→ Text provided

I think I barely blinked as the question was asked.  “You mean my daughter?” I responded.  “Yes, ma’am,” she hesitated, “your daughter,” came the somber response from the doctor who stood before me.  She was flanked by two nurses, one holding a clipboard.  I looked anxiously at my husband and simultaneously, we answered, “Of course.  Yes. Yes.”

As twenty-five years olds, we were both ill-prepared for a question of such magnitude.  I was 26 weeks pregnant with a two-year old at home.  Something had caused my white blood cell count to rapidly rise, risking my life and the life of my baby, my unborn daughter.  An emergency C-section was going to be taking place within an hour and these questions had to be asked.  The clipboard was left behind for our signatures and a psychologist stopped by for a brief consult.  Were we ready?  Of course, we were not. Did we want to call our clergyman?  We had already been shooting prayers heavenward.

A Miracle, Our Miracle

Our baby, our daughter was delivered weighing in at a whopping 2.5 pounds.  She was very sick, as was I.  But my five-day hospital stay was miniscule compared to her eighty-nine days.  Her lungs blew out three times and a brain bleed incredibly, miraculously disappeared by week two.   We, the parents, were lucky we didn’t know more about what was going on but as time went on and the weeks passed, we quickly became educated as to how much more could have gone wrong and just how lucky we were as we saw little ones like our daughter not survive.

→ Collected data
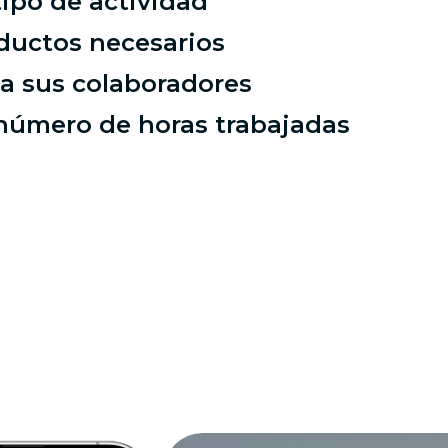
tipo de actividad
ductos necesarios
 a sus colaboradores
 número de horas trabajadas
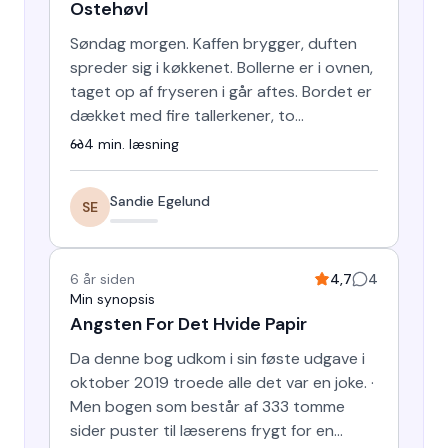
Ostehøvl
Søndag morgen. Kaffen brygger, duften
spreder sig i køkkenet. Bollerne er i ovnen,
taget op af fryseren i går aftes. Bordet er
dækket med fire tallerkener, to
kaffekopper og to gla…
4
min. læsning
Sandie Egelund
SE
6 år siden
4,7
4
Min synopsis
Angsten For Det Hvide Papir
Da denne bog udkom i sin føste udgave i
oktober 2019 troede alle det var en joke. ·
Men bogen som består af 333 tomme
sider puster til læserens frygt for en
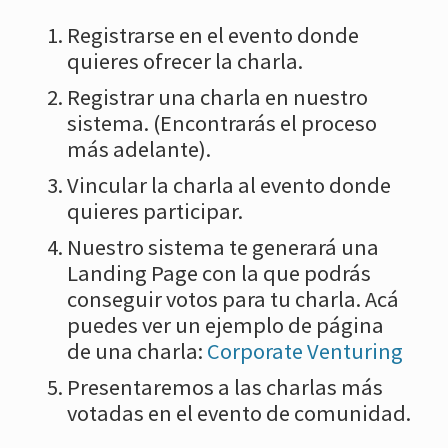
Registrarse en el evento donde
quieres ofrecer la charla.
Registrar una charla en nuestro
sistema. (Encontrarás el proceso
más adelante).
Vincular la charla al evento donde
quieres participar.
Nuestro sistema te generará una
Landing Page con la que podrás
conseguir votos para tu charla. Acá
puedes ver un ejemplo de página
de una charla:
Corporate Venturing
Presentaremos a las charlas más
votadas en el evento de comunidad.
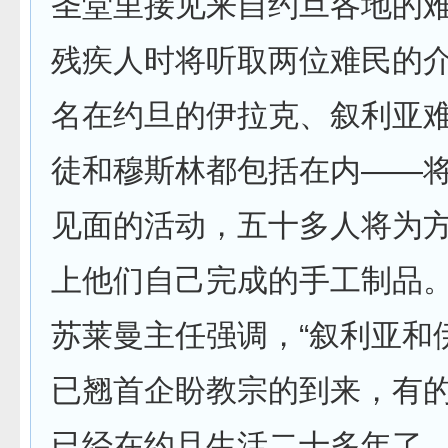
圣堂里接见来自约旦各地的
残疾人时将听取两位难民的
名在约旦的伊拉克、叙利亚
徒和穆斯林都包括在内——
见面的活动，五十多人将为
上他们自己完成的手工制品
苏莱曼主任强调，“叙利亚和
已翘首企盼教宗的到来，有
已经在约旦生活二十多年了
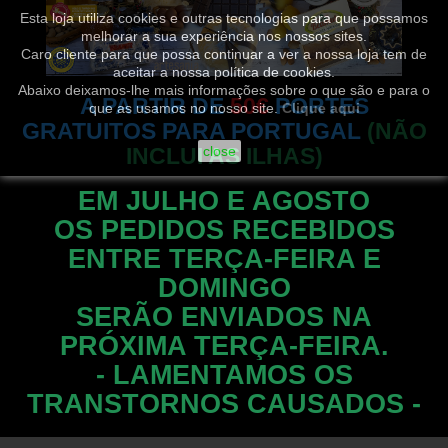
Esta loja utiliza cookies e outras tecnologias para que possamos
melhorar a sua experiência nos nossos sites.
Caro cliente para que possa continuar a ver a nossa loja tem de
aceitar a nossa política de cookies.
Abaixo deixamos-lhe mais informações sobre o que são e para o
A PARTIR DE
50€
PORTES
que as usamos no nosso site.
Clique aqui
GRATUITOS PARA PORTUGAL
(NÃO
INCLUI AS ILHAS)
close
EM JULHO E AGOSTO
OS PEDIDOS RECEBIDOS
ENTRE TERÇA-FEIRA E
DOMINGO
SERÃO ENVIADOS NA
PRÓXIMA TERÇA-FEIRA.
- LAMENTAMOS OS
TRANSTORNOS CAUSADOS -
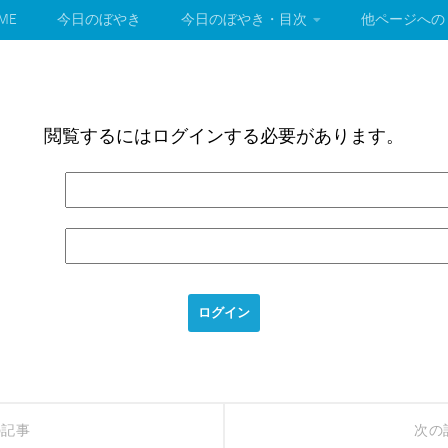
ME
今日のぼやき
今日のぼやき・目次
他ページへの
閲覧するにはログインする必要があります。
の記事
次の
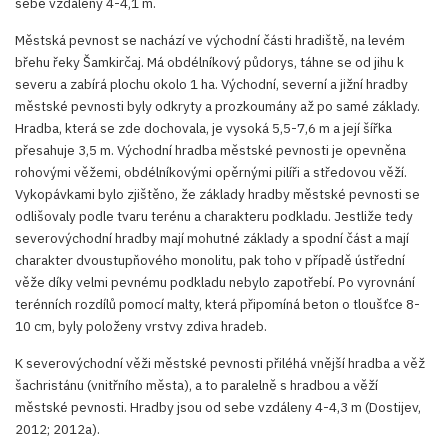
sebe vzdáleny 4-4,1 m.
Městská pevnost se nachází ve východní části hradiště, na levém
břehu řeky Šamkirčaj. Má obdélníkový půdorys, táhne se od jihu k
severu a zabírá plochu okolo 1 ha. Východní, severní a jižní hradby
městské pevnosti byly odkryty a prozkoumány až po samé základy.
Hradba, která se zde dochovala, je vysoká 5,5-7,6 m a její šířka
přesahuje 3,5 m. Východní hradba městské pevnosti je opevněna
rohovými věžemi, obdélníkovými opěrnými pilíři a středovou věží.
Vykopávkami bylo zjištěno, že základy hradby městské pevnosti se
odlišovaly podle tvaru terénu a charakteru podkladu. Jestliže tedy
severovýchodní hradby mají mohutné základy a spodní část a mají
charakter dvoustupňového monolitu, pak toho v případě ústřední
věže díky velmi pevnému podkladu nebylo zapotřebí. Po vyrovnání
terénních rozdílů pomocí malty, která připomíná beton o tloušťce 8-
10 cm, byly položeny vrstvy zdiva hradeb.
K severovýchodní věži městské pevnosti přiléhá vnější hradba a věž
šachristánu (vnitřního města), a to paralelně s hradbou a věží
městské pevnosti. Hradby jsou od sebe vzdáleny 4-4,3 m (Dostijev,
2012; 2012a).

→ What this exercise asks
[a] List every specific medical problem that the account of the premature birth names for the mother or the daughter.
[b] Write the next part of the account of the premature birth, picking up right after its final sentence.
The data come from a different source than the account of the premature birth.

→ Results by task
[a]
- A rapid rise in the mother's white blood cell count
- The daughter's lungs blowing out three times
- A brain bleed in the daughter, which disappeared by week two

[b]
She came home…

She eventually came home weighing 4lbs 14.5 ozs.  Renee “Nee-Nee” was tiny, but more than twice the size she was at birth.  No, we were not prepared.  Could we have ever been prepared for this?  Probably not. But the wisdom and experience gained are incomparable.  And I have often looked back twenty-four years and thought, how did I ever survive it?


Anything New Can be Scary

You will never go into any new position with any new company, start any new project with any new client, work with any new team without feeling ill-prepared, a little green, a little wet behind the ears.  But each time, you will perfect technique, learn a few tricks, and become better at your craft.  And the wisdom – oh, the wisdom you will gain.  The ability to read a voice, a pause, and mannerisms becomes more keen and directing a conversation becomes child’s play and, at the same time, precisely cutting – getting right to the point, the jugular.

The Lesson

Motherhood eventually got easier, as does my job, every day.  It got easier because I stopped thinking I knew what I was up against and quit letting myself relax into it.  I have learned that staying on my toes is easier than picking myself back up a hundred times.